Les supportrices n’acceptent tout simplement pas qu’on leur vole leur victoire. Elles refusent aussi ces agressions gratuites aux yeux de tous. "C’est le plus haut représentant du football espagnol, donc il devrait se comporter avec une certaine éducation, c’est une faute d’éducation, c’est une agression, juge cette ingénieure agronome de 38 ans. Et puis, c'est la représentation de l’Espagne. C’est le Mondial, c’est un événement important."

"Au meilleur moment du football féminin espagnol, on ne parle plus que de ce Monsieur, et pas de la victoire. Il ne veut pas démissionner, alors on doit montrer notre désaccord."

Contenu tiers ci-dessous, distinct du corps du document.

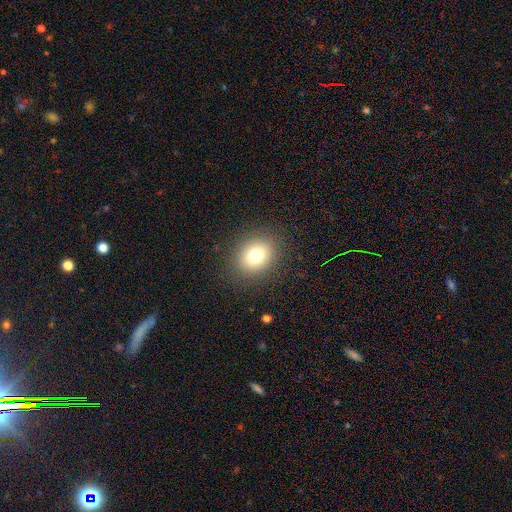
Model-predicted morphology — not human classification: smooth 77%, star or artifact 13%, featured or disk 10%. Down the decision tree: how rounded — round (59%); merging — none (87%).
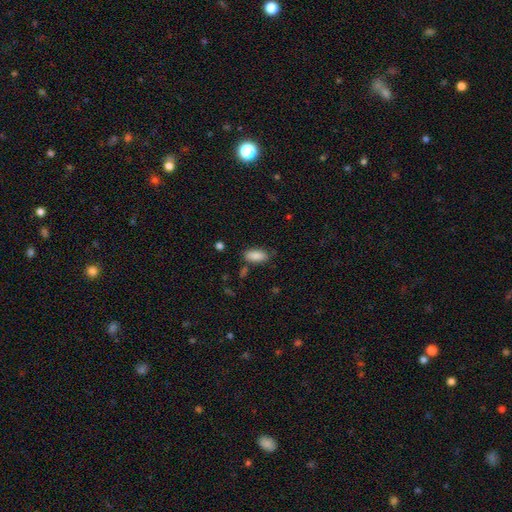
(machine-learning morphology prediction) Q: Smooth or featured?
A: smooth (87%); runner-up: star or artifact (7%)
Q: How rounded?
A: in between (89%); runner-up: cigar-shaped (9%)
Q: Merging?
A: none (78%); runner-up: minor disturbance (14%)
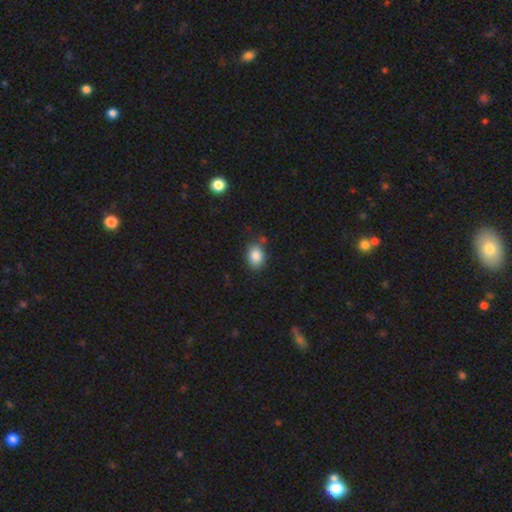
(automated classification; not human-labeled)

Ana, informaticienne de 39 ans

à franceinfo

L'étau se resserre pourtant contre le patron du foot espagnol. Déjà suspendu 90 jours par la Fifa, il a été lâché hier par les présidents des fédérations régionales, qui réclament sa démission. Il risque aussi d’être suspendu sine die par le Conseil supérieur des sports, qui dépend du gouvernement espagnol, et il risque enfin de faire face à un procès au pénal. Le parquet a ouvert une enquête préliminaire pour agression sexuelle

Finalement, Luis Rubiales ne peut plus compter que sur sa mère, et les Espagnols ne savent pas s'il faut en rire ou en pleurer. Elle s’est enfermée dans une église à Motril, la commune d’origine de la famille, dans le sud de l’Espagne, et a commencé une grève de la faim. Elle parle d’une chasse à l’homme contre son fils et exige à Jenni Hermoso de dire la vérité, ce qui dans son esprit ne peut vouloir dire que d’innocenter son fils.

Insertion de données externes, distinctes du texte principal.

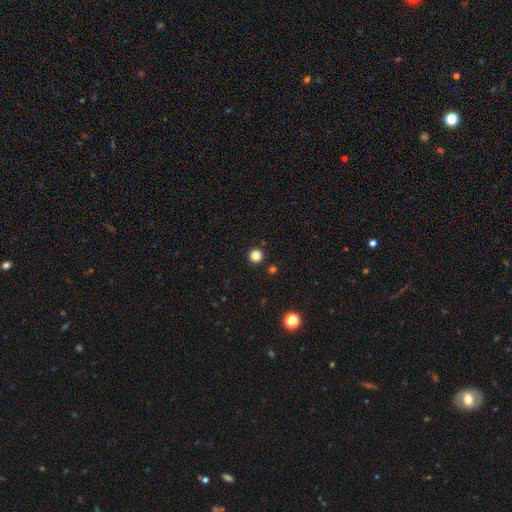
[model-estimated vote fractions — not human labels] A smooth galaxy with no disk features (84%) that is round (96%). Merging: none (92%).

"Nous voulons que les femmes soient exactement comme des hommes"

Dans les rues de la capitale espagnole, autre âge, autre regard : Raquel, 80 ans, a connu le machisme institutionnel du franquisme et les vagues successives du féminisme. Elle est venue à la manifestation par solidarité, "pour être avec la dame. C’est pour tous les sportifs. Nous voulons que les femmes soient exactement comme les hommes. Des personnes, et puis c’est tout."

L’égalité des droits et le respect, voilà ce pour quoi ont marché des milliers de femmes lundi soir à Madrid. Des revendications simples, que le football a encore aujourd’hui, et même dans l’Espagne de toutes les conquêtes féministes, du mal à entendre.